Clelia's birds, which incorporate tree branches in unexpected places, and bits of paper with words on them, are darker, more menacing, despite their light colours. The sense that maybe not all is as it appears is heightened by Matt Rogalsky's brilliant soundscape, which somehow manages to be both soothing and unsettling at the same time.



The artists want us to contribute to the exhibit too. They invite guests to bring along a personal document to shred and add to the forest floor, for "composting." I brought a letter from the 1980s, from a friendship that disintegrated last year. I felt a great release when the letter went through the shredder, a joy that was only slightly diminished by not being able to tell my former friend what I'd done because we are no longer in communication. Adding the shredded letter to the "leaf litter" already on the forest floor felt like scattering the ashes of the friendship, a sacred act, an offering, like compost, to nourish something that will remain unknown to me.


I've been thinking about The Clearing for a month now. I'm not an artist, an art critic, or a student of art but it seems to me that any artwork that prompts such extended musings is about as good as art gets.

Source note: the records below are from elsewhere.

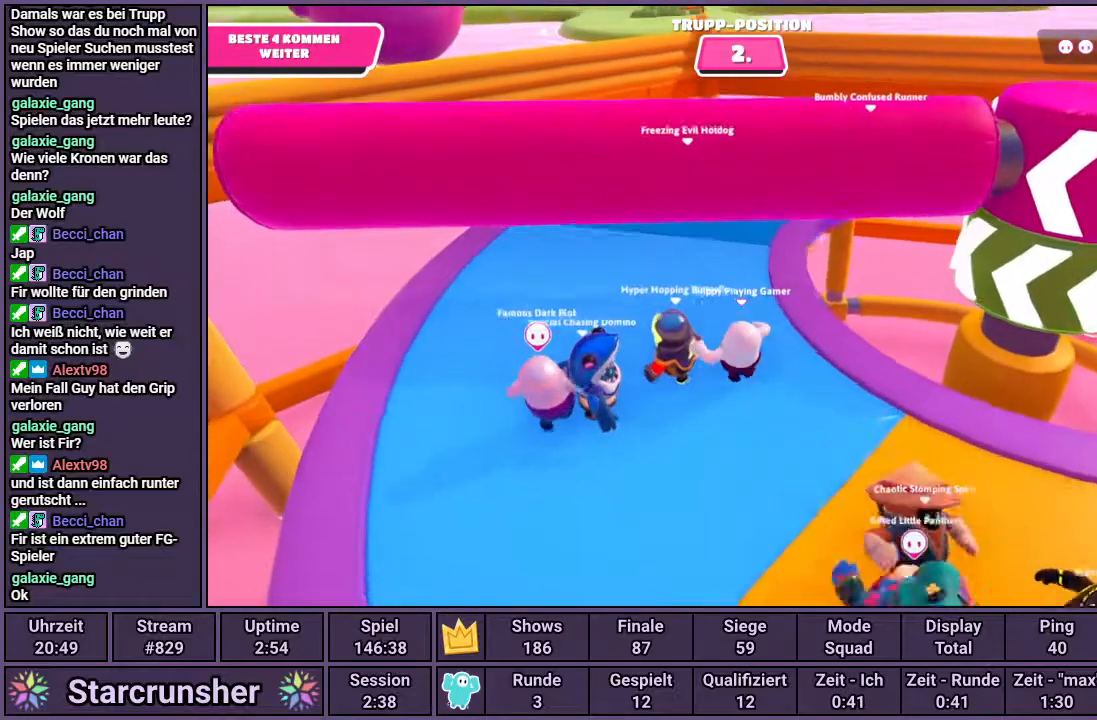
{"buttons": [], "left_stick": "up-left", "right_stick": "right", "events": []}
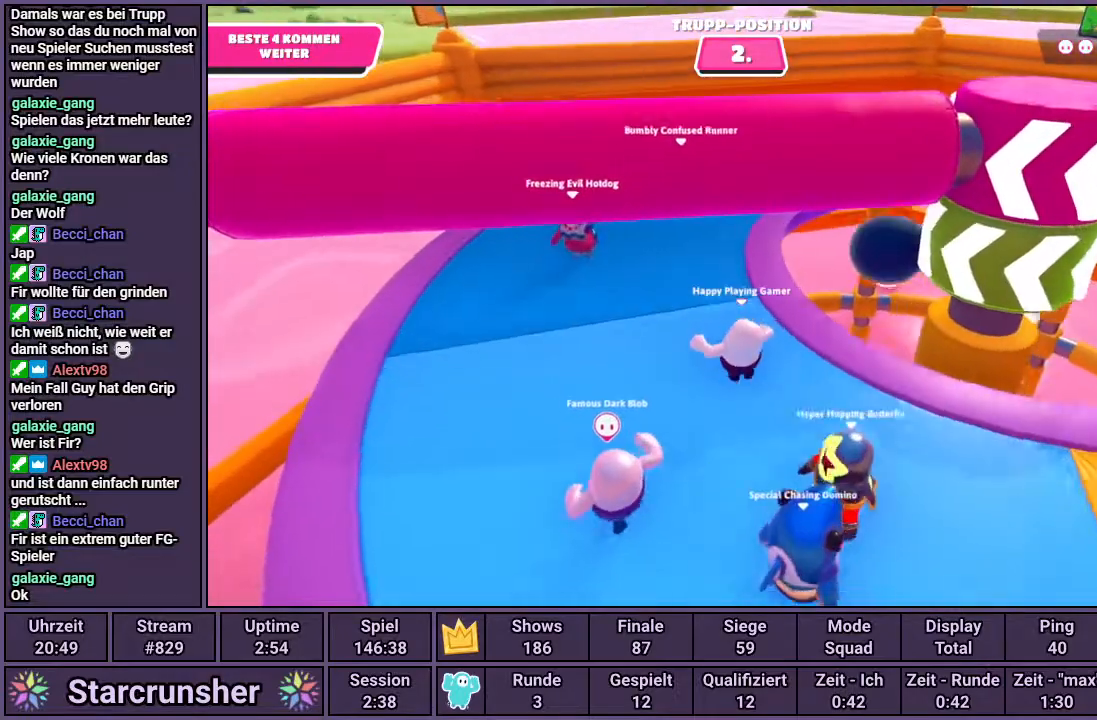
{"buttons": [], "left_stick": "up-left", "right_stick": "right", "events": []}
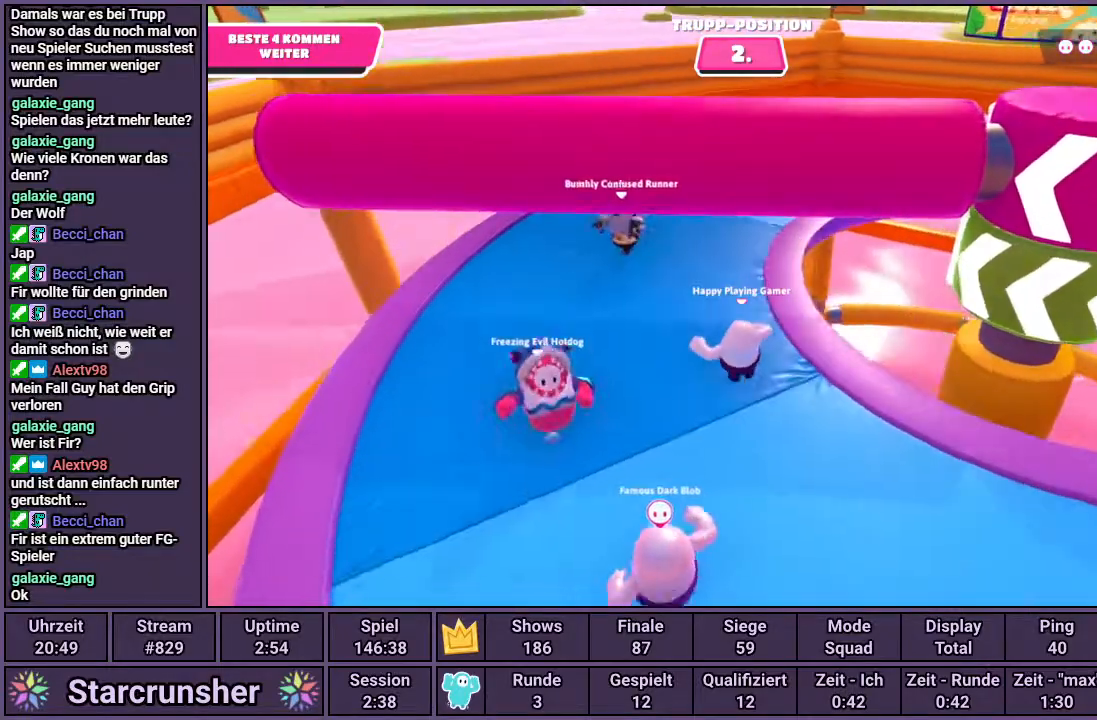
{"buttons": [], "left_stick": "up-left", "right_stick": "right", "events": []}
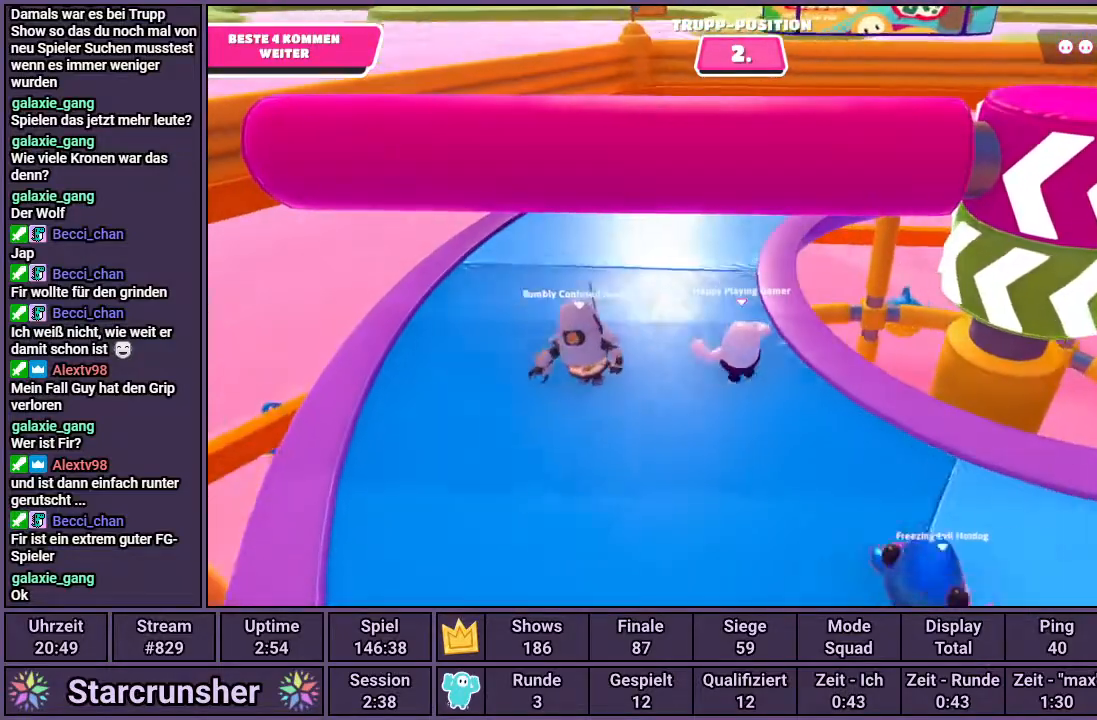
{"buttons": [], "left_stick": "up-left", "right_stick": "right", "events": []}
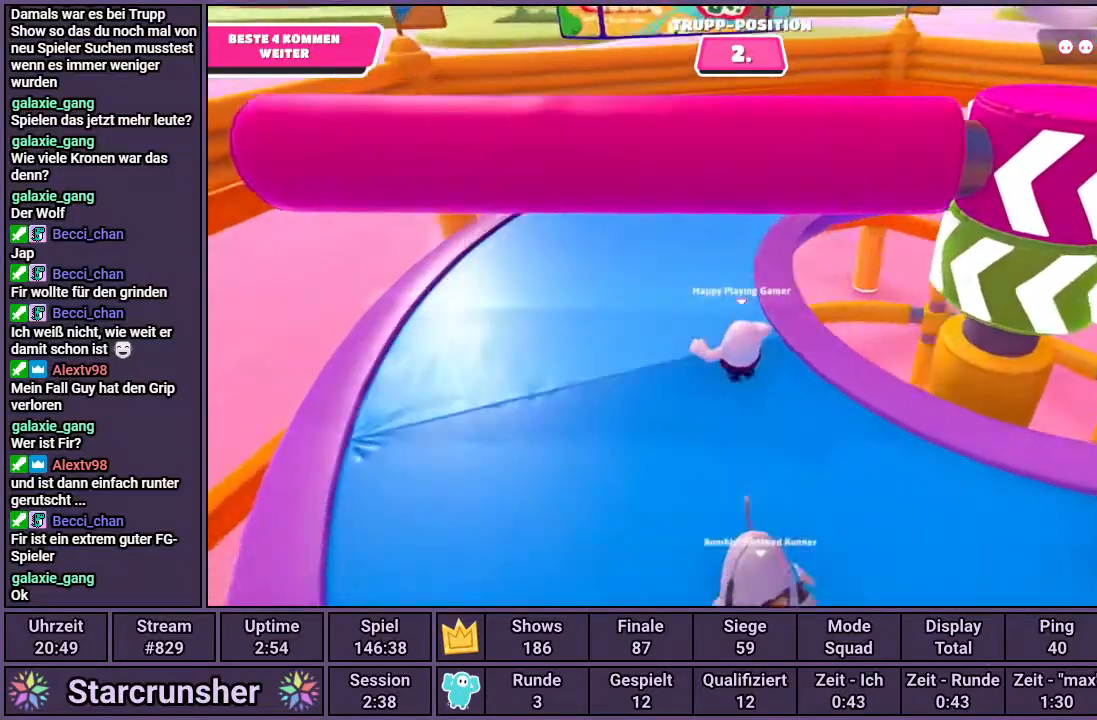
{"buttons": [], "left_stick": "up-left", "right_stick": "right", "events": []}
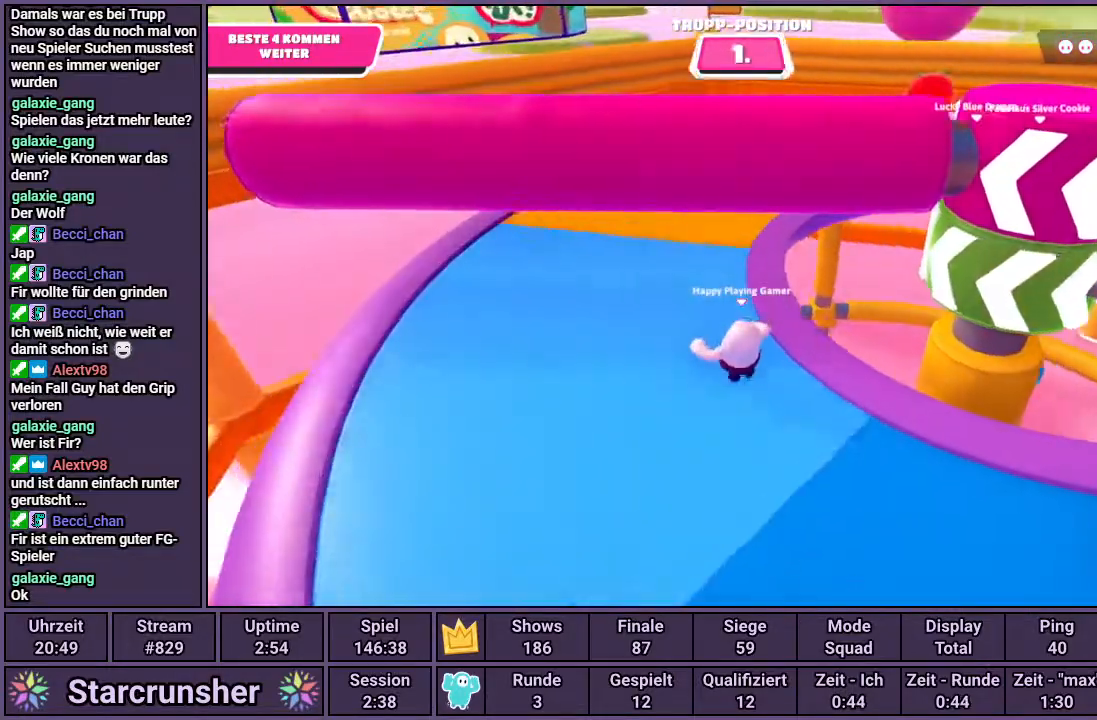
{"buttons": [], "left_stick": "up-left", "right_stick": "right", "events": []}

I'm struck by Marney and Clelia's fierce love of the natural world, a love that shines in the care and detail of their art, and their invitation for us to see nature anew, through their art.


If you, dear reader, are in Kingston or anywhere close by, I urge you to make a "clearing" in your schedule to go for a visit, if you haven't already. Check for opening hours though, so you won't be disappointed. The exhibit is on until 9 November, and there is no admission charge.


(And now that I'm at the end, I realize that I didn't make space to describe Sadiqa de Meijer's beautiful poem posted at the entrance that invites us in, to be present .... "did you think yourself lost/now you're here" ... and so many other details... even though a shipping container is a small space, there is rich abundance here... just like a forest.)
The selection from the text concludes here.